Social business tools augment your memory with facts and context
Can you remember the great ideas of your career?
I had lunch with a scientist last year. We were talking about our multi-decade careers and our accomplishments. My companion put down his fork and said "I had this great idea in 1997 and I wrote it down somewhere. The idea was entirely impossible, but I jotted a few notes about it, anyway. Last month I read about a machine that might make my idea possible. I was excited! I looked through all my notes, online and in paper, but I couldn't find them. I gave up. A shame, really."

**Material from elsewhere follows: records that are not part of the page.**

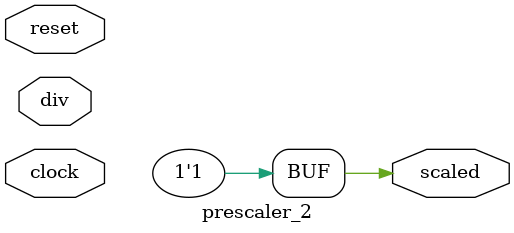
<source format=v>
module prescaler_2 (clock, reset, div, scaled);
parameter [31:0] SCALE = 28;
input clock;
input reset;
input [1:0] div;
output scaled;
wire scaled = 1'b1;
endmodule
</source>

My companion is a polymath, a Leonardo da Vinci, who is as wide as he is deep in knowledge. He devours news. He's a cauldron of ideas. Like most people, he can remember only so much. He's relied on email, files and notebooks to manage his notes. But such storage is ephemera; over time these sources shifted away from him. His knowledge 'migrated' or someone else 'archived' them. An idea, a million dollar hunch, is lost.
Steven Johnson writes in his his book, 'Where Good Ideas Come From. The Natural History of Innovation,' about the power of the "slow hunch." His example is Charles Darwin, a geologist by training, who developed the theory of natural selection. Darwin didn't have a 'eureka!' moment. A prodigious man, Darwin took a volumes of notes in his commonplace book over the decades of career. Each time Darwin observed something, he wrote notes to his future self. He indexed them. Darwin re-read them from time to time. Although he was blessed with strong intuition, Darwin was a man with a normal memory. He needed devices like his commonplace book to give it a leg up. Darwin didn't just happen on his theory; it was his good notes, his intuition and several years of re-reads before it revealed itself.
A 17th Century English Commonplace book (Courtesy Yale)
Johnson says the slow hunch is one of the essentials for innovation. As creative people progress through their careers, their intuition tells them when an obsevation may be important. Even if it is unsolvable at the moment, they will store it in the back of the mind. When a related piece of information later appears, intuition links the hunch with the new fact. Tenacity, intellect and creativity is the personal engine for innovation.
In today's world of information torrents, it is easy for the mind to lose track of its valuable hunches. This is worsened in the enterprise. Employees are exposed to too much trivial information. Email dissipates knowledge. Most corporate systems, with their need for conformity and categorization, also destroy hunches. Personal knowledge is lost year by year.
Imagine if you are a creative person in the enterprise [scientist, engineer, IT professional... ]. There are knowledge-destroying forces arrayed against you: corporate automation that obliterates creativity; workflows insisting on conformity; and legal missives mandating knowledge sarcophagi -- or destruction!
And sometimes profitable ideas just disappear on their own ...
Perhaps creative employees could benefit by using social business software to annotate their present selves for later discovery by their future selves. Keeping a personal wiki, bookmarks and tags are great ways to assemble a virtual commonplace book. Not only is knowledge kept, but context is preserved this way. Employees are their own best curators.
But annotation for the future won't be enough. Like Darwin, they must make a point of re-reading their material. As we age, our perspective changes. A re-read of our notes is the final trigger for creativity to happen.